**Work to be completed:**
Whenever the word "Fair" appears on a line of the material below, that line is counted; state the total alone.

**Given records:**
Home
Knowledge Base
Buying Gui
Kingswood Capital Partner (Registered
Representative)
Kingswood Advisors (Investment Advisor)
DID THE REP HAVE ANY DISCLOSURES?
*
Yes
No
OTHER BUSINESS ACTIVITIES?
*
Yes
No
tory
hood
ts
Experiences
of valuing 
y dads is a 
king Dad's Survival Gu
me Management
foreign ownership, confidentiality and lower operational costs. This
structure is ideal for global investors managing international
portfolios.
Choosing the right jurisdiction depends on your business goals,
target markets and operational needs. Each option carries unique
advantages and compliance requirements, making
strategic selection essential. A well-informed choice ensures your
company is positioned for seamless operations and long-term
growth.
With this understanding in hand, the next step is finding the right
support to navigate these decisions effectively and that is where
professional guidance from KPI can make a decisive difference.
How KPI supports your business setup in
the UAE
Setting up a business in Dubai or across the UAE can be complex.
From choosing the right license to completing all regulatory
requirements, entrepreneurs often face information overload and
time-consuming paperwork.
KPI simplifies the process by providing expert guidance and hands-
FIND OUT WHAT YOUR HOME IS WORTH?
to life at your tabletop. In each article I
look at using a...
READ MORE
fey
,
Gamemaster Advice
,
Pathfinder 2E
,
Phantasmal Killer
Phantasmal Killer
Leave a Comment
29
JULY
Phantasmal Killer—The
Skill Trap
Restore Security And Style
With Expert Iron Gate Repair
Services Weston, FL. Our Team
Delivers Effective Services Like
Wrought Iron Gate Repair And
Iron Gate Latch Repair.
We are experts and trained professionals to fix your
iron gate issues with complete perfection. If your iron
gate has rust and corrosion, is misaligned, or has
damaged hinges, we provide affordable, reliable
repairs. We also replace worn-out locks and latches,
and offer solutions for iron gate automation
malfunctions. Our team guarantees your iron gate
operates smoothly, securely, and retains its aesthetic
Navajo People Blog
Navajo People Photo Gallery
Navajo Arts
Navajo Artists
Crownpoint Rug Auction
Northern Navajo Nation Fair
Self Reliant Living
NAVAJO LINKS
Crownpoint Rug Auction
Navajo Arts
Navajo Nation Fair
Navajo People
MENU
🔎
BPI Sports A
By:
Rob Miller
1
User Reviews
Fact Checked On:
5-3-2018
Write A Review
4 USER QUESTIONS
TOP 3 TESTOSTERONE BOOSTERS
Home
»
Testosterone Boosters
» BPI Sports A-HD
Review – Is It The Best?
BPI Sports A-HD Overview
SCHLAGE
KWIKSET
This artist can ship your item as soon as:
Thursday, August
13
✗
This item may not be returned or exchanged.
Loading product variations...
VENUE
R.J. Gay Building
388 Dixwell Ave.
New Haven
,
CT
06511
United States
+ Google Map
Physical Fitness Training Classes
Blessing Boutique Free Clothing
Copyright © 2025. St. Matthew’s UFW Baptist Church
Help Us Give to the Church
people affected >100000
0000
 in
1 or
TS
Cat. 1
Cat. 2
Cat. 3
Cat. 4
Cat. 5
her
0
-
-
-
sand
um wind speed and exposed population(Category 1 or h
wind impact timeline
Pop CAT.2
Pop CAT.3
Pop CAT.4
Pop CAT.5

**Expected answer:**
2